Monday, February 27, 2017

EJ (2016), by Eric Johnson

CD Fan Review

To this day, Eric Johnson’s acoustic guitar instrumental “Desert Song,” from his 1986 debut album Tones, strikes me as underwhelming. Perhaps it’s because it stands alone among and pales in comparison to his vastly superior electric guitar songs on that record.

However, Johnson’s acoustic compositions have improved greatly over the years – his virtuosity as both an electric and an acoustic guitarist was never in question – and EJ, his first full acoustic guitar and piano album, showcases him at the apex of his skills away from the electric guitar.

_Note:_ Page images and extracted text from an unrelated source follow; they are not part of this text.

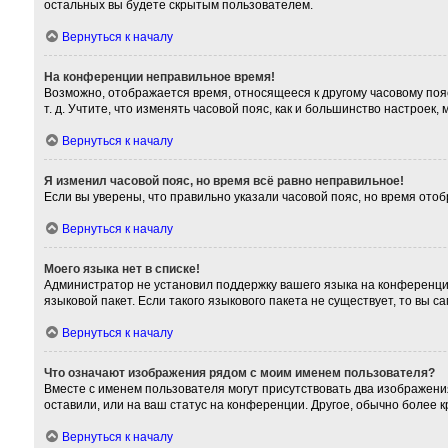
остальных вы будете скрытым пользователем.
Вернуться к началу
На конференции неправильное время!
Возможно, отображается время, относящееся к другому часовому поясу,
т. д. Учтите, что изменять часовой пояс, как и большинство настроек
Вернуться к началу
Я изменил часовой пояс, но время всё равно неправильное!
Если вы уверены, что правильно указали часовой пояс, но время от
Вернуться к началу
Моего языка нет в списке!
Администратор не установил поддержку вашего языка на конференции
языковой пакет. Если такого языкового пакета не существует, то вы
Вернуться к началу
Что означают изображения рядом с моим именем пользователя?
Вместе с именем пользователя могут присутствовать два изображения
оставили, или на ваш статус на конференции. Другое, обычно более 
Вернуться к началу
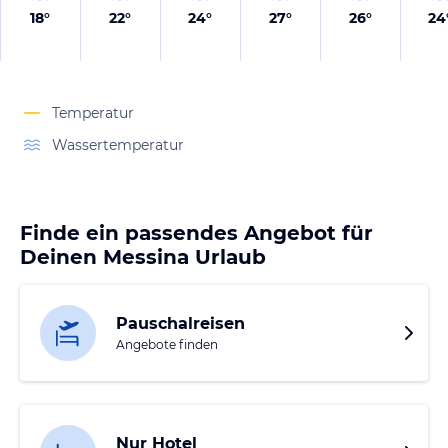
18
°
22
°
24
°
27
°
26
°
24
Temperatur
Wassertemperatur
Finde ein passendes Angebot für
Deinen Messina Urlaub
Pauschalreisen
Angebote finden
Nur Hotel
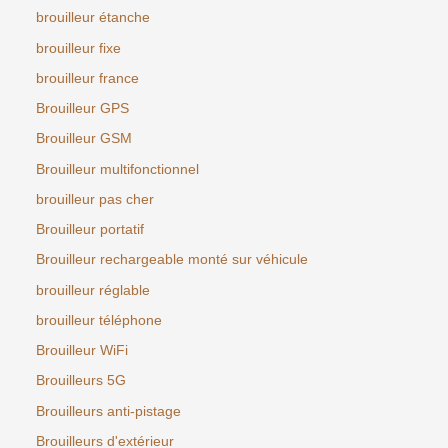
brouilleur étanche
brouilleur fixe
brouilleur france
Brouilleur GPS
Brouilleur GSM
Brouilleur multifonctionnel
brouilleur pas cher
Brouilleur portatif
Brouilleur rechargeable monté sur véhicule
brouilleur réglable
brouilleur téléphone
Brouilleur WiFi
Brouilleurs 5G
Brouilleurs anti-pistage
Brouilleurs d'extérieur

Housed in an elegant digipak with a glossy booklet and high-quality artwork and photographs, the collection provides a balanced mix of acoustic guitar and/or piano instrumentals and vocal songs – some covers and some originals – with additional backing from guest musicians and vocalists on a few tracks.

In addition to his superb mastery of frets and keys, Johnson is also at the top of his game as a singer. At 62 years of age, he still sounds exactly like he did in his 20s, but with more soulful nuance and the wisdom of much experience.

Instrumental highlights include “Once Upon a Time in Texas,” “Song for Irene,” and Simon and Garfunkel’s “Mrs. Robinson.” Of the vocal songs – all of which are excellent – my personal favorites are the folksy jazz-rock fusion take on Jimi Hendrix's "One Rainy Wish," "All Things You Are," and the epic, stunning solo piano rendition of Simon and Garfunkel's "Scarborough Fair/Canticle."

EJ not only takes its place alongside Eric Johnson’s finest works and the top guitar/piano albums, but also as one of the best efforts in any music genre.

--Raj Manoharan

Friday, February 10, 2017

Live at Jay Resort, Jay, Vermont 9/10/2016 (2016), by Bruce Hornsby & The Noisemakers

Music Download Fan Review

I was looking for a good overview of Bruce Hornsby’s thus-far 30-year career, and wouldn’t you know it, Hornsby himself just provided a great one as a free download at

With a running time of at least two hours, this set not only revisits some seminal songs from The Range but also features a lot of Hornsby’s solo and Noisemaker material.

While the majority of the tunes are not as recognizable as Hornsby’s hits from his 1980s heyday, they all feature his unique talents on piano, keyboards, accordion, and hammered dulcimer, as well as his penchant for quirky, funky rhythmic grooves.

And from the sound of his voice, Hornsby’s pipes are as golden as ever, showing no trace of his 62 years of age. In fact, Hornsby’s singing leaves today’s younger “talents” in the dust.

Adding to the exhilaration and exuberance of this live performance is the energetic and enthusiastic playing of The Noisemakers: JV Collier on bass, Gibb Droll on guitar, JT Thomas on organ, Ross Holmes on fiddle and mandolin, and Sonny Emory on drums and percussion.

Musical highlights include “Take Out the Trash,” “Dreamland,” “The Show Goes On,” and Hornsby’s brilliant, beautiful, breathtaking fusion of his “Fortunate Son” with the Pink Floyd classic “Comfortably Numb.”

If you’re looking for an awesome and enjoyable celebration of Bruce Hornsby’s first 30 years of music, this timely and entertaining release certainly fits the bill.

--Raj Manoharan

Wednesday, February 8, 2017

Richard Hatch (1945-2017)

I was a literally starry-eyed five-year-old when I first saw Battlestar Galactica upon its premiere in 1978.

For the next year, I was rapt as I watched Commander Adama (Lorne Greene), his son Captain Apollo (Richard Hatch), and Lieutenant Starbuck (Dirk Benedict) lead a ragtag fleet of spaceships in search of the lost thirteenth human colony, Earth.

Around the same time, or maybe a little while after, I remember seeing Hatch on the big screen in Charlie Chan and the Curse of the Dragon Queen.

In the late 1990s, I had the good fortune, honor, and privilege of interviewing Hatch by telephone for the IGN Sci-Fi Web site. At the time, Hatch had written a couple of Battlestar Galactica novels and produced a professionally made trailer for a potential sequel series starring him and many veterans of the original show.

At the end of the interview, I mentioned to Hatch that my mother was a fan of his since his soap opera days. He immediately asked for my mother’s name and address and promptly mailed her a personally autographed black-and-white photograph of himself.

Thank you, Mr. Hatch, for taking the time to talk to me, and also for your graciousness.